Abu Dhabi Is Building the World’s Largest Indoor Vertical Farm

Indoor farming is on the agenda in Abu Dhabi
Indoor farming is on the agenda in Abu Dhabi | Courtesy of Madar Farms
Judy Cogan

You only have to look at a cactus plant to know that the desert isn’t an ideal place to grow fresh fruit and vegetables. However, the United Arab Emirates have found a solution to creating local produce in the heat.

In Abu Dhabi, a city surrounded by and built on sand, temperatures rise towards 50ºC (122ºF) in the summer time and it only rains a few days a year. It’s no wonder the United Arab Emirates currently imports 80% of its food. The rising population, ongoing regional tensions, and the Covid-19 pandemic mean there are now fears over the longevity of the global supply chains the country relies on.

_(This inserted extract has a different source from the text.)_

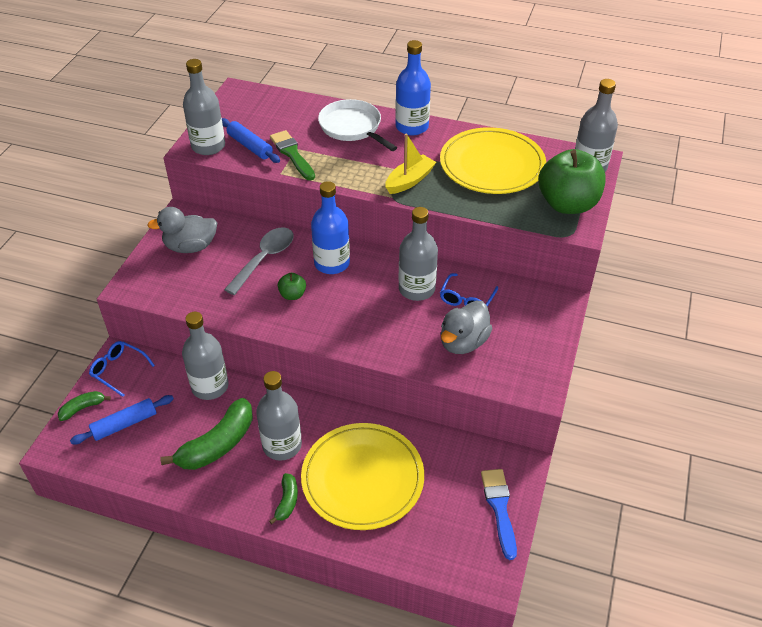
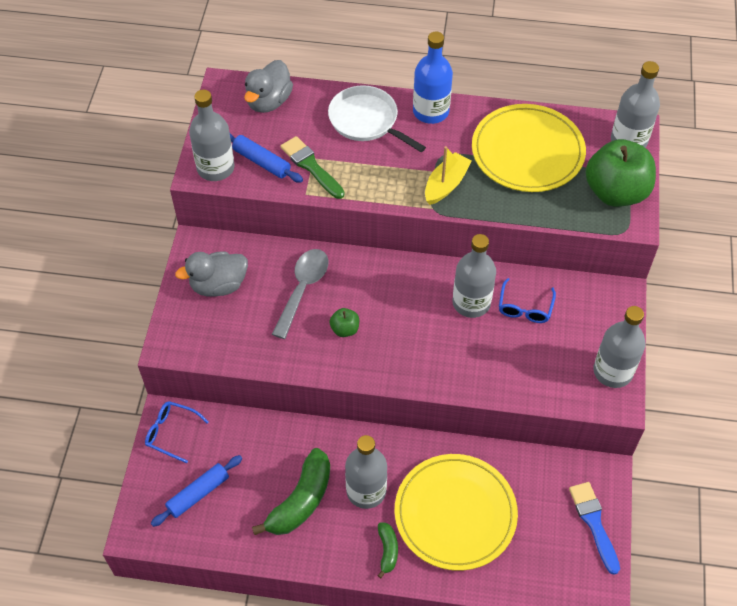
camera: 10 degrees left, 10 degrees up
green banana [58,391,111,421] -> none
grey bottle [182,312,229,400] -> grey bottle moved to [593,306,646,388]
blue bottle [311,181,350,274] -> none
grey duck [441,301,493,354] -> grey duck moved to [244,60,293,113]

Abu Dhabi’s unique location requires innovative solutions

In response, the capital of the UAE is now pledging to go local. The government plans to “make the desert turn green” by building the world’s largest indoor vertical farm where it will cultivate produce such as lettuce, cabbages and tomatoes.
The farm will be housed inside a new 8,200 sq m (88,264 sq ft) climate-controlled warehouse in an industrial park built on the arid land between Abu Dhabi and Dubai. It will feature stacked trays of seedlings, each illuminated by LED light and filled with a soil substitute such as cloth made from recycled plastic bottles. The farm will be the first in the world to commercially grow tomatoes solely under artificial light.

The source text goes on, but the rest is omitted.